Pages 83-103 Summary

The narrator watches Faustine and Morel for 17 days and concludes that even if Morel was referring to Faustine in his speech—and he doesn’t believe that Morel was—Faustine does not return his love. The narrator notes all their little contacts, even when their legs touch under a table, which he calls an accident. He thinks that Morel would be angry with him for spreading word of his invention. He worries that Faustine would too, though if she had had a falling out with Morel, the narrator suspects she would be on his side. The fact the narrator never heard of the invention while living in Caracas suggests to him that Morel is dead. But then, he muses, one of the others on the island might have told people—unless they all died. The narrator revisits the fact that no one believed Morel, or they thought he was disconnected from reality, or that they were all hallucinating.

Escaping is still perilous, and the narrator feels that the images protect him from his pursuers as they would forget about him when they saw the others on the island. However, he thinks about finding Faustine out in the real world and how she would laugh when he told her how he spoke to her image. He records this idea, ostensibly to be able to discard it. Spending so much time with the images, he has come to appreciate the newness of each repeating moment they have, whereas his life is more unpredictable and chaotic.

He wonders where he would find Faustine, piecing together things she says, such as mentioning Canada. He is afraid to speculate that she might be dead. Instead, he contemplates the difficulty he will have leaving the island; his boat has fallen apart, the trees are rotten, and the only ship he ever sees is just an image. He also fears that if he does meet Faustine, she will react badly to his admissions because he would be a stranger to her.

Stored data entries:
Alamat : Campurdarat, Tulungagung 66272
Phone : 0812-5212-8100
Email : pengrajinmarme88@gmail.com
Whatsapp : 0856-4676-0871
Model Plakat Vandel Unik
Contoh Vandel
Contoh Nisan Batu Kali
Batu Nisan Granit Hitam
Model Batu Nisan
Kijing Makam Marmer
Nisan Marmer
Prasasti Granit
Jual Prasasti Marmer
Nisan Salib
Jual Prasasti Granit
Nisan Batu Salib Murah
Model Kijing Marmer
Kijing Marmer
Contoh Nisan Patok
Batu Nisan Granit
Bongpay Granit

(Things to do):
1/ Edit the summary from "Escaping is still" to "unpredictable and chaotic.", putting "dangerous" in place of "perilous".
2/ Convert the stored data entry rows into a JSON list of strings, one string per line, leaving out any blank lines.

(Responses in order):
1/
Escaping is still dangerous, and the narrator feels that the images protect him from his pursuers as they would forget about him when they saw the others on the island. However, he thinks about finding Faustine out in the real world and how she would laugh when he told her how he spoke to her image. He records this idea, ostensibly to be able to discard it. Spending so much time with the images, he has come to appreciate the newness of each repeating moment they have, whereas his life is more unpredictable and chaotic.

2/
[
  "Alamat : Campurdarat, Tulungagung 66272",
  "Phone : 0812-5212-8100",
  "Email : pengrajinmarme88@gmail.com",
  "Whatsapp : 0856-4676-0871",
  "Model Plakat Vandel Unik",
  "Contoh Vandel",
  "Contoh Nisan Batu Kali",
  "Batu Nisan Granit Hitam",
  "Model Batu Nisan",
  "Kijing Makam Marmer",
  "Nisan Marmer",
  "Prasasti Granit",
  "Jual Prasasti Marmer",
  "Nisan Salib",
  "Jual Prasasti Granit",
  "Nisan Batu Salib Murah",
  "Model Kijing Marmer",
  "Kijing Marmer",
  "Contoh Nisan Patok",
  "Batu Nisan Granit",
  "Bongpay Granit"
]